## YOUR GOAL
Look for the line containing "right shoulder: (208, 218)" and the line containing "right shoulder: (325, 1207)" in the entries below. Copy those two and all lines between them exactly, leaving out pictures.

[Human pose images with coordinates]
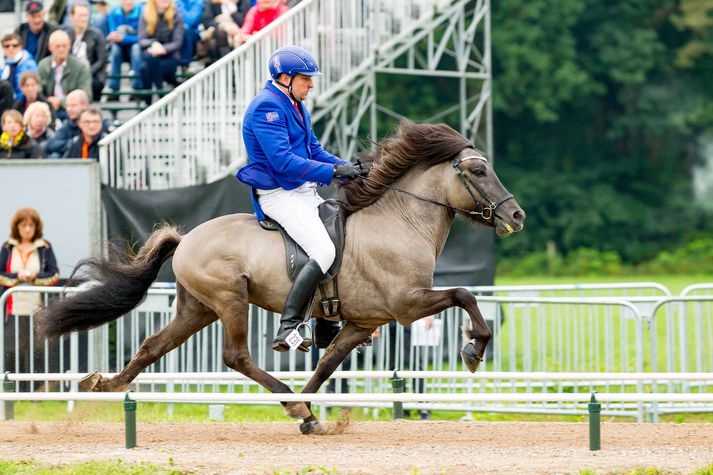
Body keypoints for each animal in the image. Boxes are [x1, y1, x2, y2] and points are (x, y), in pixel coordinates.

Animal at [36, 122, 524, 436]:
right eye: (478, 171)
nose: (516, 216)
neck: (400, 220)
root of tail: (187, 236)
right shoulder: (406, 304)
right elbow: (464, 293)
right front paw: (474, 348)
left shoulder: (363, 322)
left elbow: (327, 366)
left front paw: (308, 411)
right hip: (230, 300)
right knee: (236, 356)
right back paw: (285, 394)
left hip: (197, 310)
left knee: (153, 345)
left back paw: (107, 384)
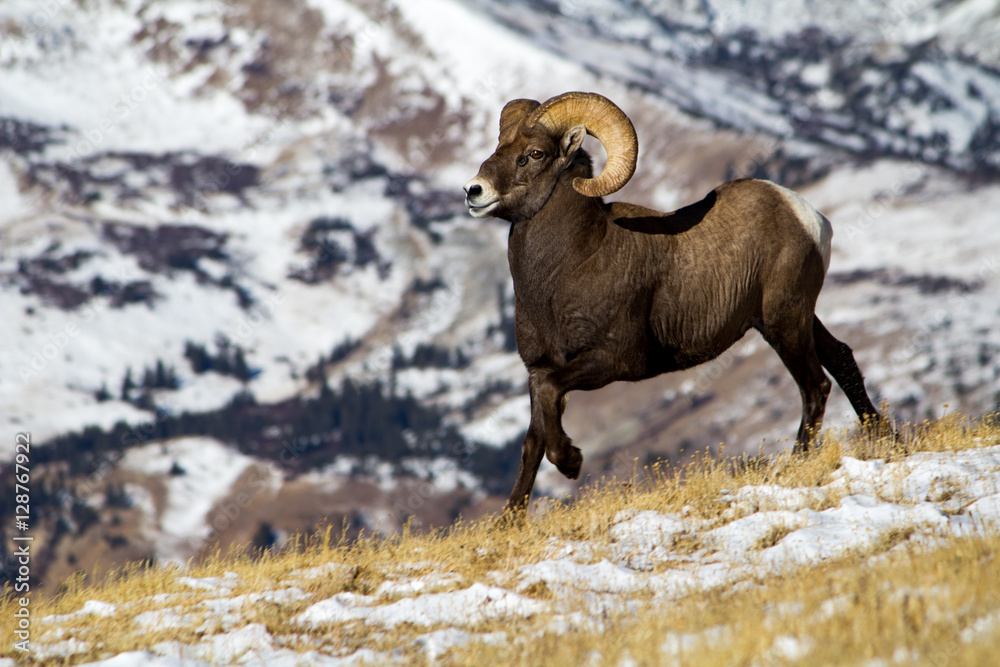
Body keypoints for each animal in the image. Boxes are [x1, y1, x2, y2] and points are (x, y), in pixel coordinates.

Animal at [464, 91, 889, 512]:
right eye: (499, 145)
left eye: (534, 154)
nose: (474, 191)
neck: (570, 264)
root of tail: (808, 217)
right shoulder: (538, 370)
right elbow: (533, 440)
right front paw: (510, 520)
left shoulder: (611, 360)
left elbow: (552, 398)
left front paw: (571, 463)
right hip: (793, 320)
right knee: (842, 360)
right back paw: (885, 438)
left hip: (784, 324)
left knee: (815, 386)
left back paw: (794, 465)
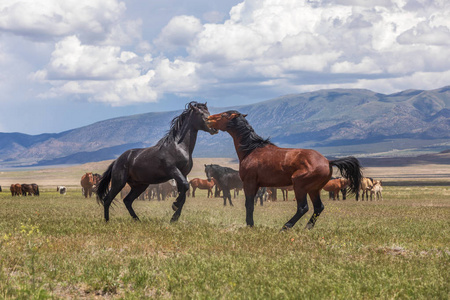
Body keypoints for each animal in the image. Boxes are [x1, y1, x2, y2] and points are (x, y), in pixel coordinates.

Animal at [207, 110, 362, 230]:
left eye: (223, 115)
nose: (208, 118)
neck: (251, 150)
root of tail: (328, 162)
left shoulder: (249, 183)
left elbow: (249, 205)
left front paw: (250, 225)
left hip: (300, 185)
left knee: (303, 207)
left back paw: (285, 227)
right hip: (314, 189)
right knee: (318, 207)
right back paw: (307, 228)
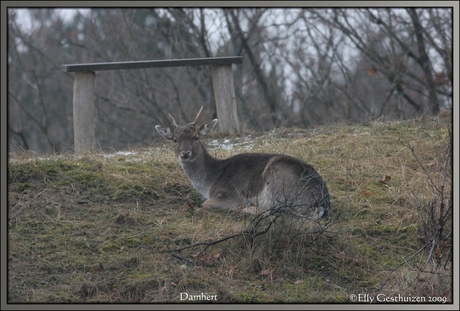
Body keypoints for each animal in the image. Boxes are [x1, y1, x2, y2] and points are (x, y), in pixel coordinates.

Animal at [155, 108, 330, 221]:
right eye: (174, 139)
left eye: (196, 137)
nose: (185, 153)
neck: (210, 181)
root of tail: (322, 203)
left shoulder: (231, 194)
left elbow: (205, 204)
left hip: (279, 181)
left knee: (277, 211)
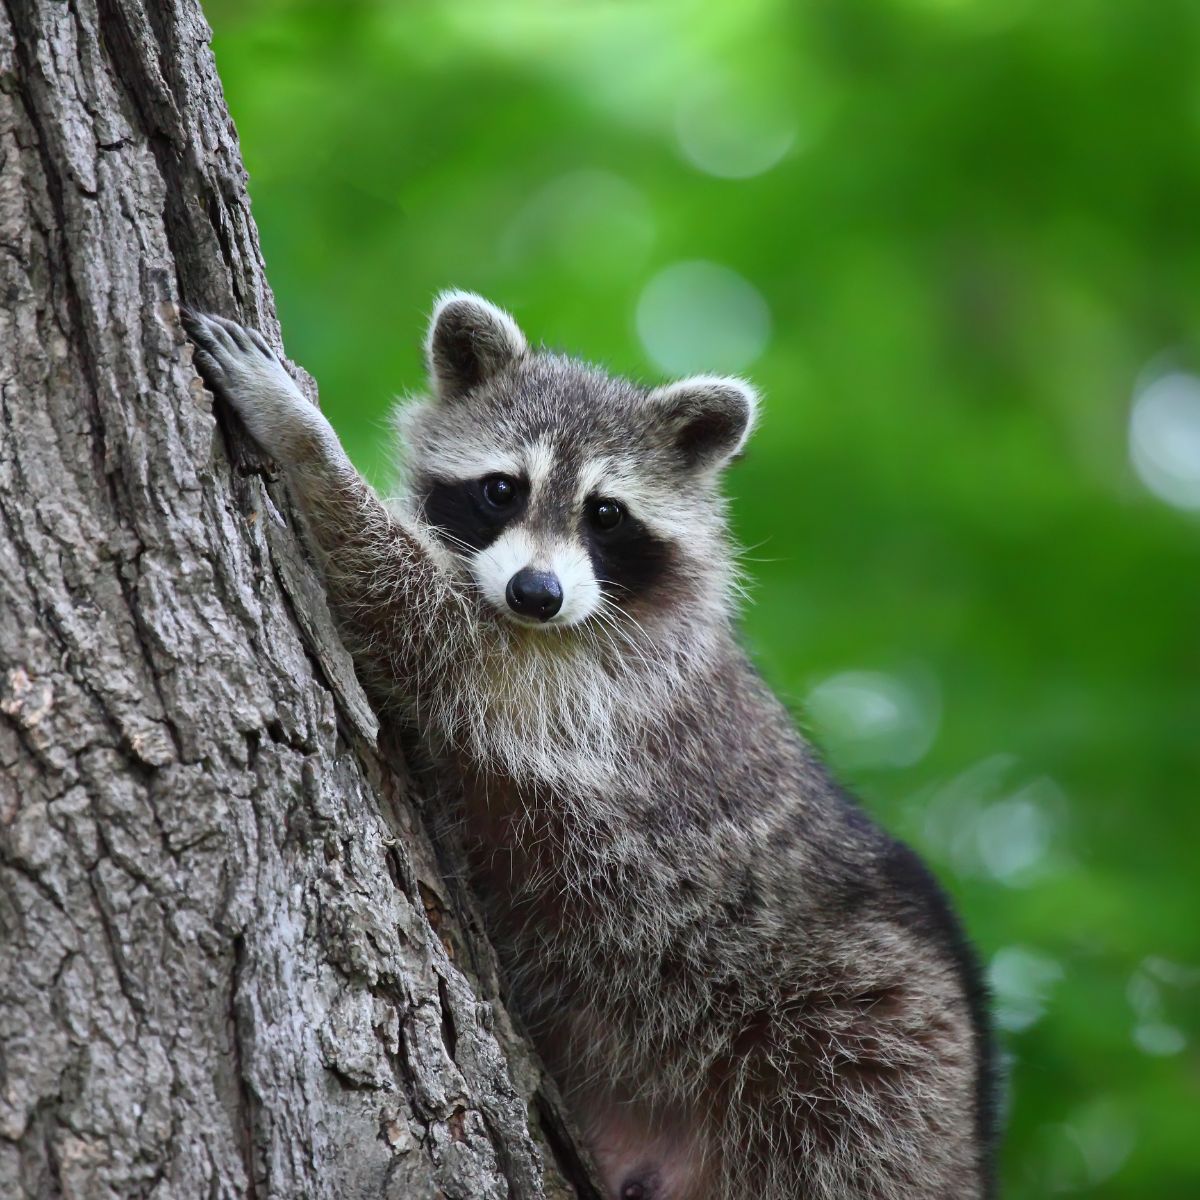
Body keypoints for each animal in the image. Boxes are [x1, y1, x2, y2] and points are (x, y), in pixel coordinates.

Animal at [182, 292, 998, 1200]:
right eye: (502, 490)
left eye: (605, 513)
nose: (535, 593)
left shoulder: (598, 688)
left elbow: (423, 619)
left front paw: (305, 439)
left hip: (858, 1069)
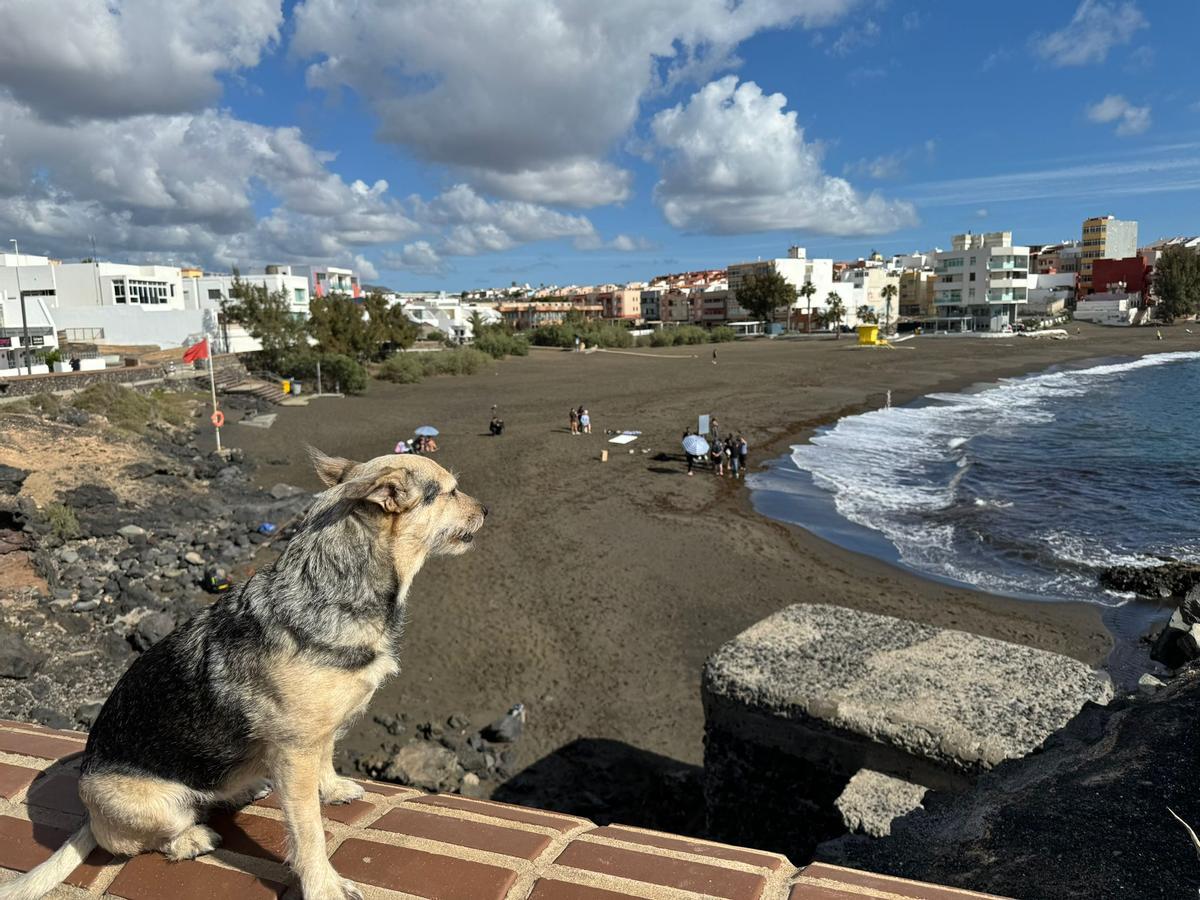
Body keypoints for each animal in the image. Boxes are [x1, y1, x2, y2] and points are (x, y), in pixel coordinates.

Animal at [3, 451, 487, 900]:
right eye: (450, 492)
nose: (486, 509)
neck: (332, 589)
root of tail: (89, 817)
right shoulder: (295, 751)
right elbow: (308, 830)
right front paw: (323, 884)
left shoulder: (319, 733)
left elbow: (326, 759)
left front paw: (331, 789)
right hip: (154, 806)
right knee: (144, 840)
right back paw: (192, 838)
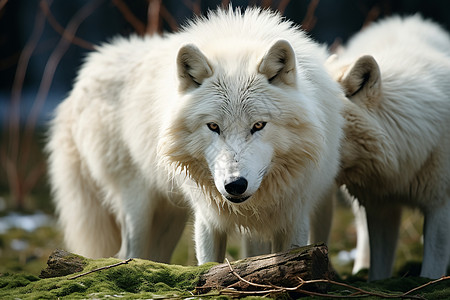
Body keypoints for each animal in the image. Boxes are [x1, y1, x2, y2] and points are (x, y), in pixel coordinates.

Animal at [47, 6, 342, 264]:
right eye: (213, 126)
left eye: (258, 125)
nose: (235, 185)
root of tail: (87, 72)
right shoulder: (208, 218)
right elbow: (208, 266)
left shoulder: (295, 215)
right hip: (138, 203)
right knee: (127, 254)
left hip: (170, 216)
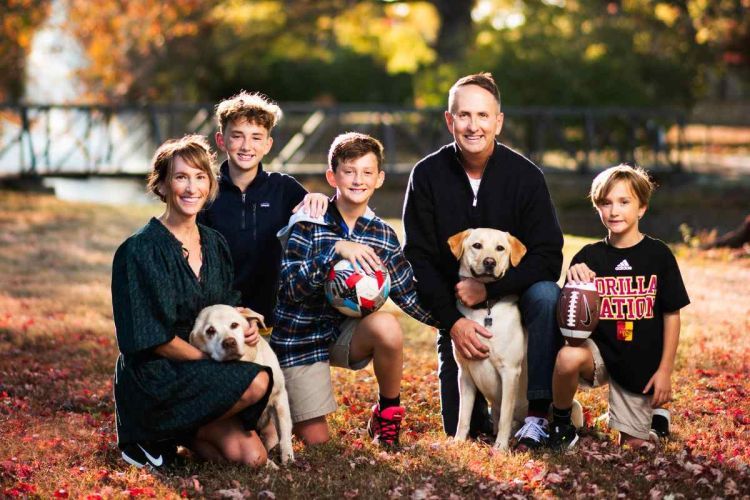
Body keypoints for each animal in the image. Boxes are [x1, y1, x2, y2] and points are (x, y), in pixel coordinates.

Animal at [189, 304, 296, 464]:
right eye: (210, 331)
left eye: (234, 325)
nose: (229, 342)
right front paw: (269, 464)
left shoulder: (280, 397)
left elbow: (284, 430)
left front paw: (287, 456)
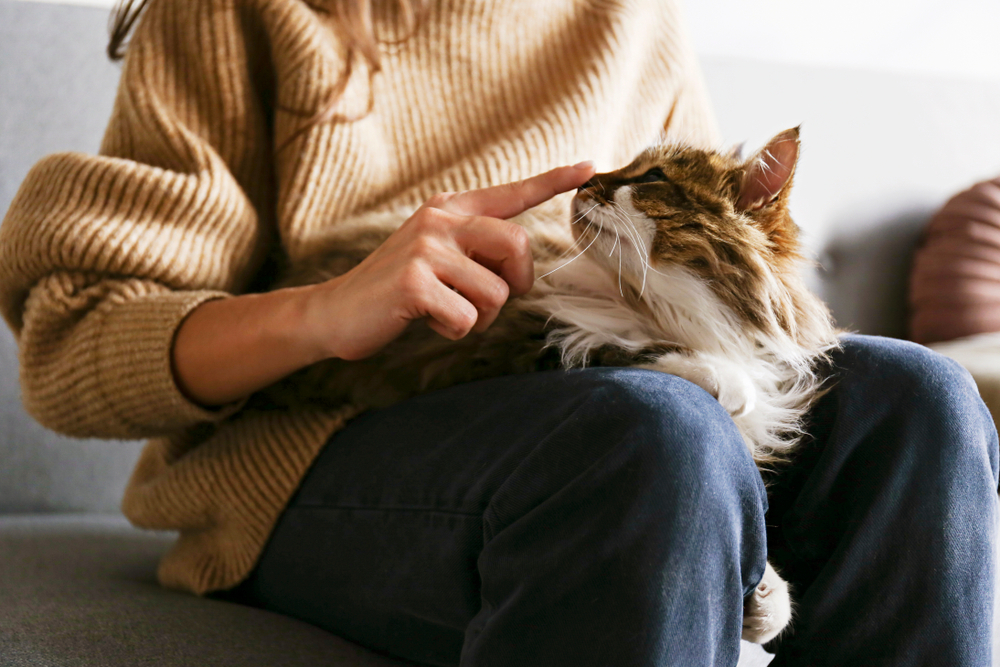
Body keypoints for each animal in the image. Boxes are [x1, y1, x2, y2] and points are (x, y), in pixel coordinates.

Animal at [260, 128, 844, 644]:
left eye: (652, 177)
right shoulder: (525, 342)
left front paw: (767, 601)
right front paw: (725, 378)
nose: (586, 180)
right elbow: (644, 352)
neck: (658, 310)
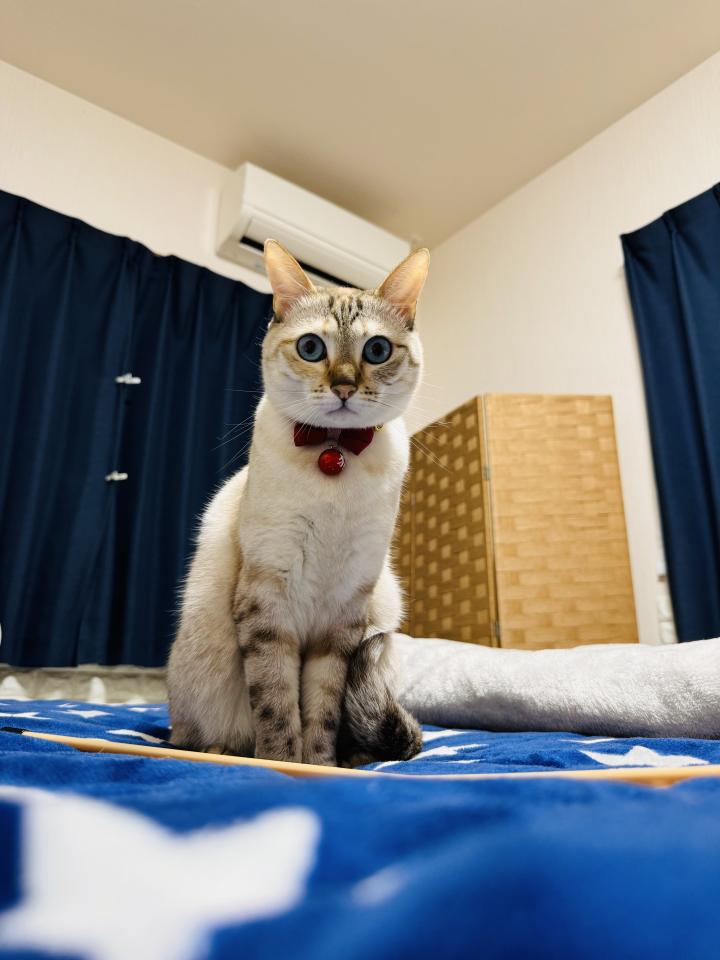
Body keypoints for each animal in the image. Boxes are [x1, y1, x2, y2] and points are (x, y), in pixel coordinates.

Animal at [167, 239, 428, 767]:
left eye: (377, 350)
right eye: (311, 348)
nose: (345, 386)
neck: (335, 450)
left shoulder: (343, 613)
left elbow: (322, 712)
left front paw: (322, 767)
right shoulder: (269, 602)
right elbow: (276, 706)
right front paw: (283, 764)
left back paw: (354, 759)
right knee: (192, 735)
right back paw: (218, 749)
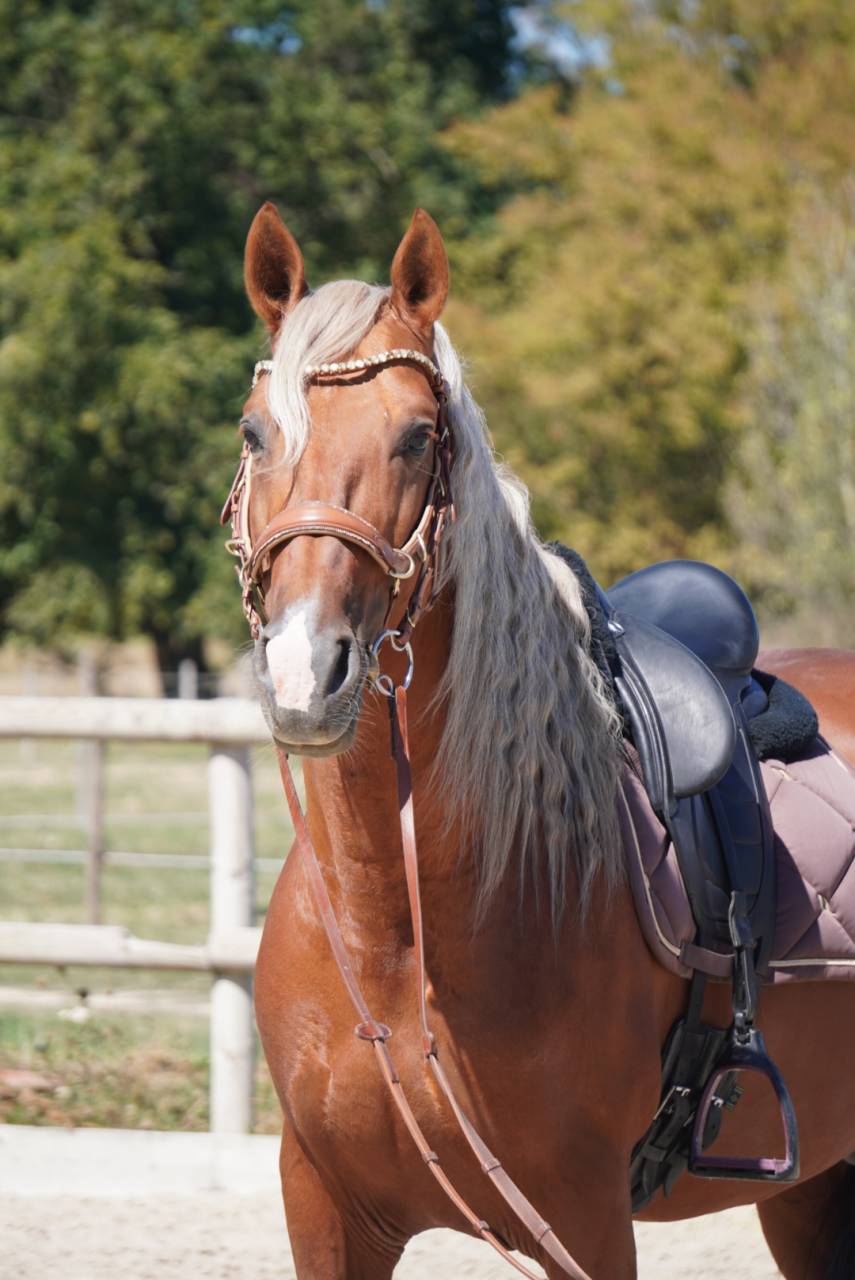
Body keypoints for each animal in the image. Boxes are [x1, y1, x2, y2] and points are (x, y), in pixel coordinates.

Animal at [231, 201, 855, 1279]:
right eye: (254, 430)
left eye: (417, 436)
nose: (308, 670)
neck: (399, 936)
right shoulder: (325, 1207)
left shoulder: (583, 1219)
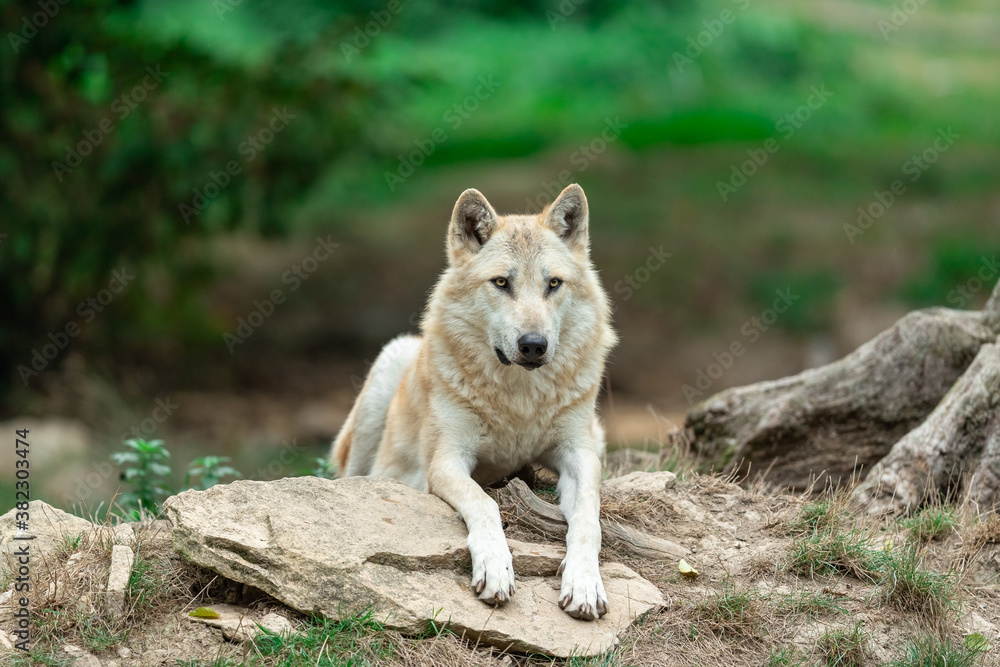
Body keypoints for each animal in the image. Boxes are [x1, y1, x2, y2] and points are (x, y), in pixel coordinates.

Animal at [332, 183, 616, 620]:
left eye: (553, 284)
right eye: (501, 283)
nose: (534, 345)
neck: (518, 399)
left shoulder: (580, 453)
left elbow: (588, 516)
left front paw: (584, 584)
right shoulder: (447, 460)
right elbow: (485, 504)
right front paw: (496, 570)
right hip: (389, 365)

## WRITTEN RESPONSE
right shoulder: (208, 218)
right elbow: (208, 266)
left shoulder: (295, 215)
right hip: (138, 203)
right knee: (127, 254)
left hip: (170, 216)
Body keypoints for each animal in the image. Boxes are [x1, y1, x2, y2] and points are (x, y), in pixel coordinates.

Animal at [189, 304, 296, 464]:
right eye: (210, 331)
left eye: (234, 325)
nose: (229, 342)
right front paw: (269, 464)
left shoulder: (280, 397)
left elbow: (284, 430)
left front paw: (287, 456)
Body keypoints for each animal in the image. Boxes are [x1, y1, x2, y2] and points are (x, y), in pixel coordinates.

Animal at [260, 128, 844, 644]:
left eye: (652, 177)
right shoulder: (525, 342)
left front paw: (767, 601)
right front paw: (725, 378)
nose: (586, 180)
right elbow: (644, 352)
neck: (658, 310)
Body keypoints for each animal in the image. Boxes are [x1, y1, x2, y2] and points are (x, y), in pixel coordinates.

Animal at [167, 239, 428, 767]:
left eye: (377, 350)
right eye: (311, 348)
nose: (345, 386)
neck: (335, 450)
left shoulder: (343, 613)
left elbow: (322, 712)
left front paw: (322, 767)
right shoulder: (269, 602)
right elbow: (276, 706)
right front paw: (283, 764)
left back paw: (354, 759)
right knee: (192, 735)
right back paw: (218, 749)
Body keypoints for each animal in the image. Boxes are [x1, y1, x2, y2] and points are (x, y), in pixel coordinates.

Animal at [231, 201, 855, 1279]:
right eye: (254, 430)
left eye: (417, 436)
nose: (308, 670)
neck: (399, 936)
right shoulder: (325, 1207)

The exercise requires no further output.